Awesome, that is a great help. The website that I am browsing specifies an 'ATX Version' - either 1.3, 2.0, 2.03 or 2.2. Do I need to know anything about this? I do not know which one I have (I suspect it will be the oldest/cheapest).

Thanks for the info about the 20+4 pin.


----------



## win2kpro (Jul 19, 2005)

ATX ver. 2.2 is the latest revision.

Here are the specs for ver. 2.2

http://www.formfactors.org/developer/specs/ATX12V_PSDG_2_2_public_br2.pdf


----------



## win2kpro (Jul 19, 2005)

If you like ThermalTake (which are excellent power supply's) here is one that should serve you well. Plenty of power, reasonable price, and any connector you should need. Also 3 year warranty.

http://www.newegg.com/Product/Product.aspx?Item=N82E16817153033


----------



## pauljorgy (Apr 16, 2007)

Thanks for all the advice. I briefly read the ATX article from formfactors.org and understand the basic differences now.
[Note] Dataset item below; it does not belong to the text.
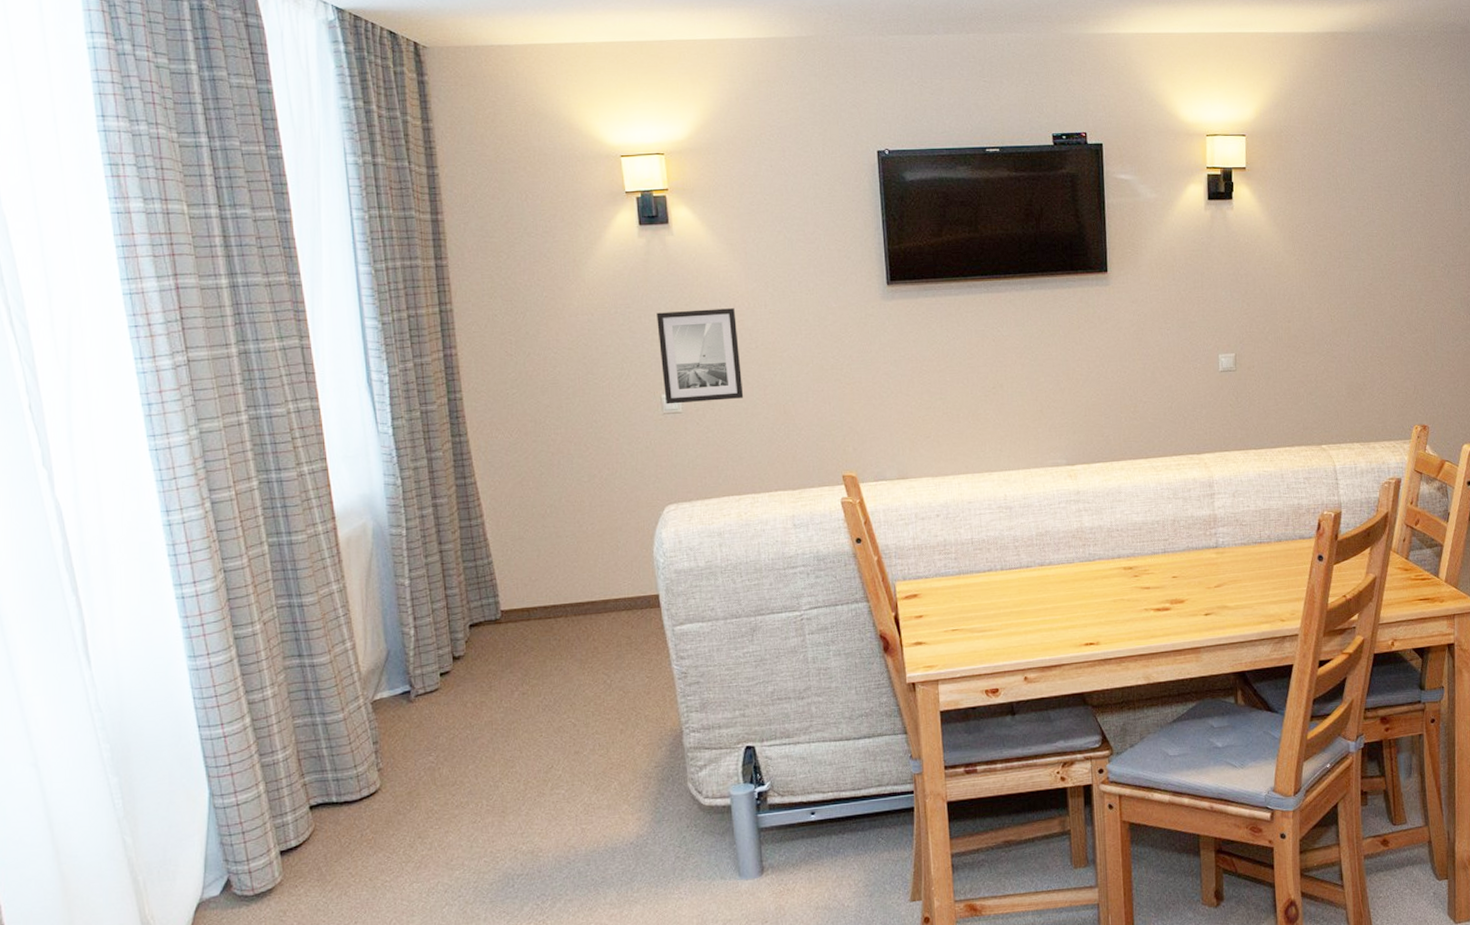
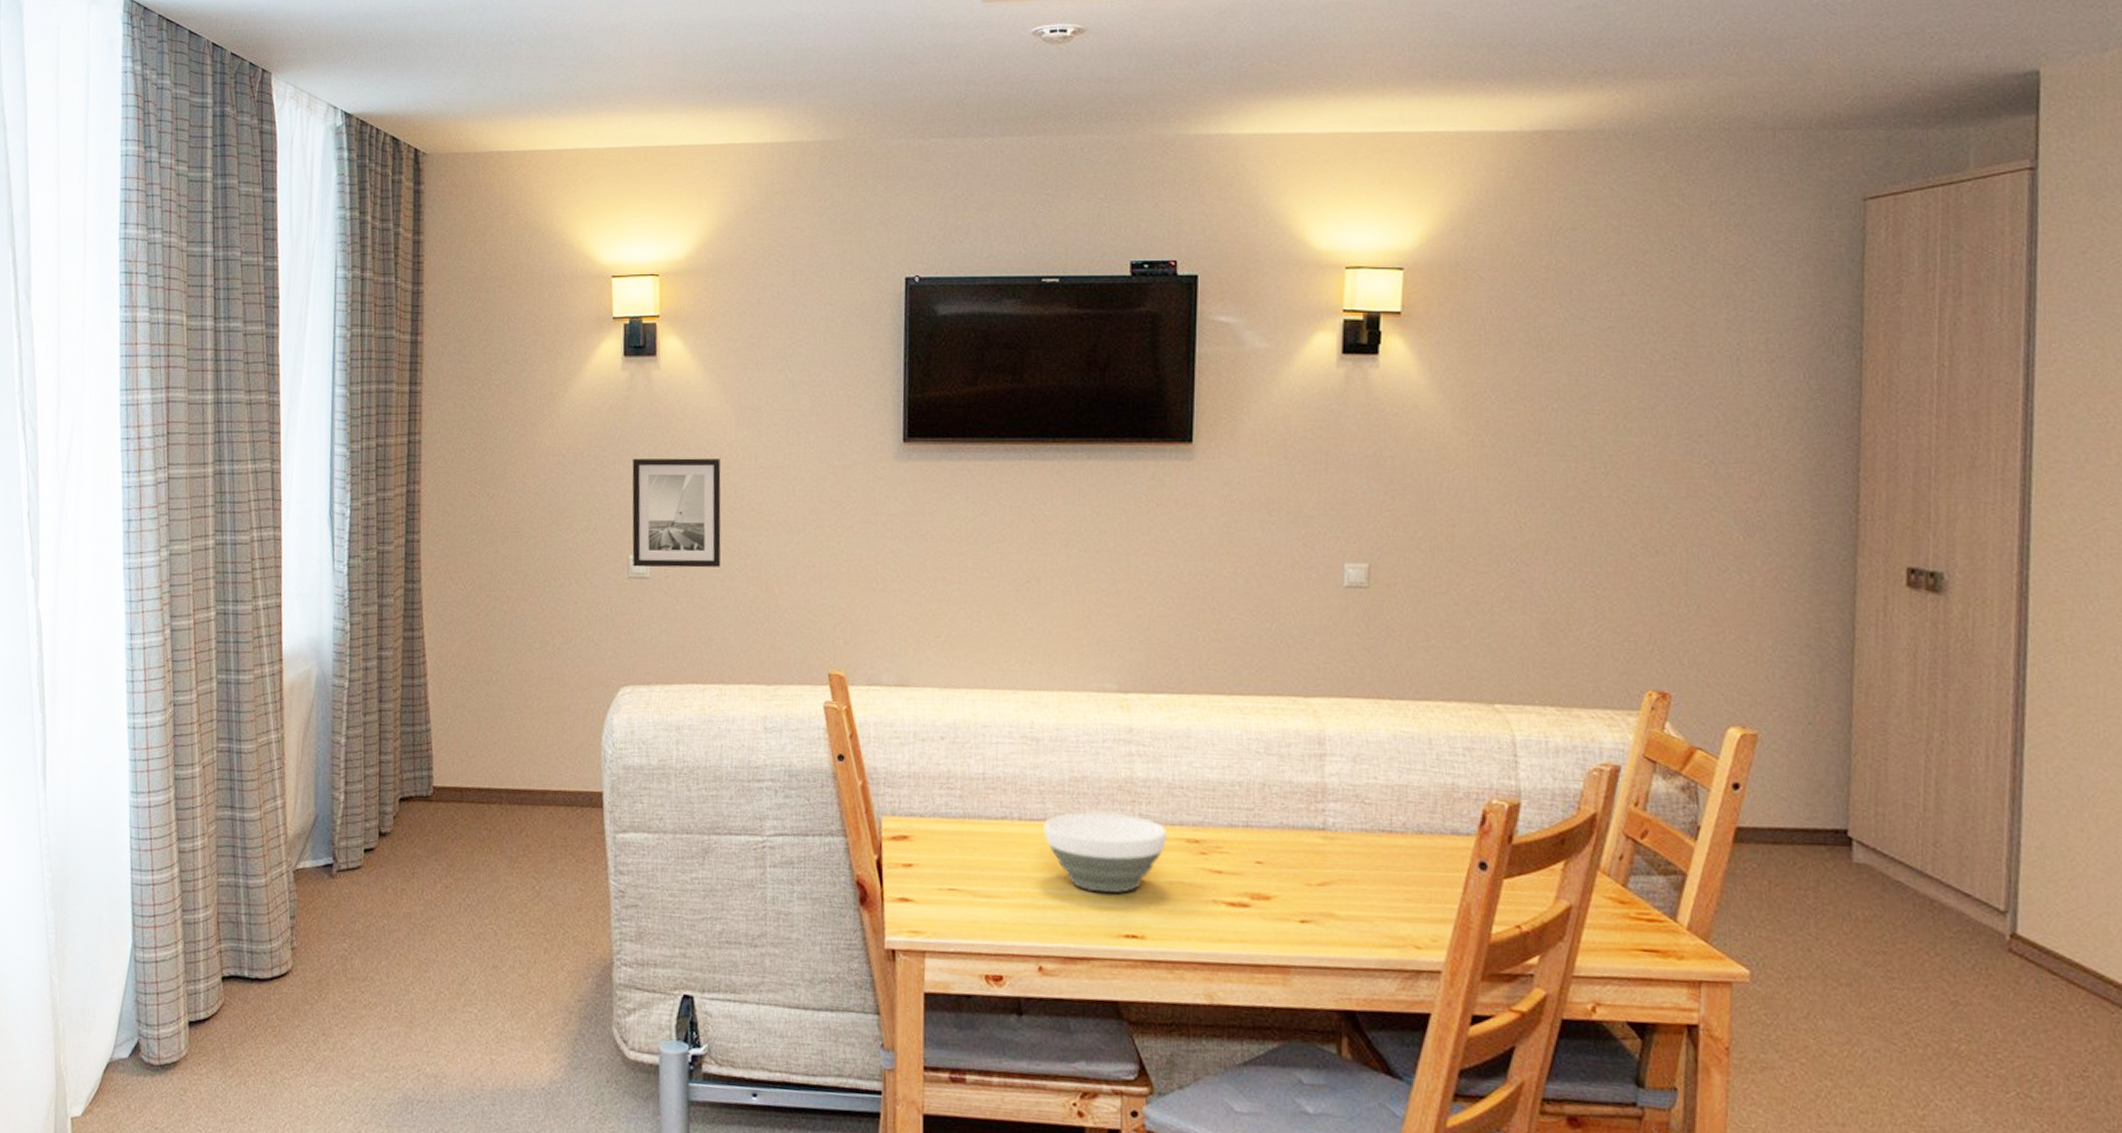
bowl: none [1020,555,1110,616] -> present [1044,811,1167,894]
Also, it is a reasonably cold morning here and my computer is running fine (with my friends PSU). The power button is working perfectly.

Now it is time to go shopping! I have found the PSU that you (win2kpro) have suggested at my online retailer here in NZ for $200NZ - which is on the high side of what I wanted to spend, however it should keep things future proof.

Thanks again, I am happy that this issue is resolved.

Well done to the team at TSG - keep up the good work.


----------